Sometimes I can't help wondering why I continue to write. For some reason two newspapers where my articles were printed for years have stopped publishing what I submit to them. The lady editor of one newspaper refuses to even acknowledge that she has received my pieces, leave alone letting me know if they will be published. I wonder why she has suddenly become so hostile, as she was quite normal until a couple of months back.

Then there is the fact that most people I know don't read what I send them. Only two or three do so. So, the question arises, why should I write at all?

The number of people who like to read has always been very low. Well-read men are like an extinct species. My family was one of the few who spent time reading books and newspapers, which is why we were considered eccentric.

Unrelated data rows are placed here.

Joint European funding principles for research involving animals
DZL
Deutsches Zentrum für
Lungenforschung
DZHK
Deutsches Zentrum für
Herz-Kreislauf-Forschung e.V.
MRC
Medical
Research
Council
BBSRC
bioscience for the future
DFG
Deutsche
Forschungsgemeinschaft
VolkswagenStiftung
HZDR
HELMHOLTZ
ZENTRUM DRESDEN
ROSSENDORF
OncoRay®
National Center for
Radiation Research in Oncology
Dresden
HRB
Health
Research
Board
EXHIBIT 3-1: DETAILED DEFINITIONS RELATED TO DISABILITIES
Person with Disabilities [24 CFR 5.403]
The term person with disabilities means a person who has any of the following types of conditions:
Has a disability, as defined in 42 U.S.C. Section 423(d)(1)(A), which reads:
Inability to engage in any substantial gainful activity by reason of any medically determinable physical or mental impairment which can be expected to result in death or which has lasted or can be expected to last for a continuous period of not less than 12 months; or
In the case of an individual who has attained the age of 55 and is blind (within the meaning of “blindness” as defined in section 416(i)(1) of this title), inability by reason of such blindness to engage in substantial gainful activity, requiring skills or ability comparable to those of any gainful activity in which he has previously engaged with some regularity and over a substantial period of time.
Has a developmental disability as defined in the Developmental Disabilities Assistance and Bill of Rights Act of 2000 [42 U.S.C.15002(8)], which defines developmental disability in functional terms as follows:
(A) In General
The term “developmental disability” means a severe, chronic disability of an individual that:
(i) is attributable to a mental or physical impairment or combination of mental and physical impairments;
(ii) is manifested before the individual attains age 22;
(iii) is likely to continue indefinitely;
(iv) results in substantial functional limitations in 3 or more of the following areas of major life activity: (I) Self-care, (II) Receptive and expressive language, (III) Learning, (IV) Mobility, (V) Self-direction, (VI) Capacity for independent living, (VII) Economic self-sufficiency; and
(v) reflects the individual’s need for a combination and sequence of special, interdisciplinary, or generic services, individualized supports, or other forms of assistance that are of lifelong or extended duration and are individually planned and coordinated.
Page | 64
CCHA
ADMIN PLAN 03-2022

Some older and distant illiterate relatives regarded educated people with contempt, with one of them once saying, "If I'd been educated, I'd have been a mediocre manager in a small firm, paying the school fees of the Seth's children and buying groceries for his family".

Yet I remember the time when educated people were highly regarded. I remember the respect with which some of our relatives would treat my father and his elder brother. Both of them were leaders of the small community composed of those who are descendants of migrants from our ancestral town of Bhavnagar in India.

My only hope is that what I write will one day be read by my grandchildren and their children, so they'll know how we lived in these tough times. That's assuming that humans won't become extinct in 20 years, as one scientist has predicted.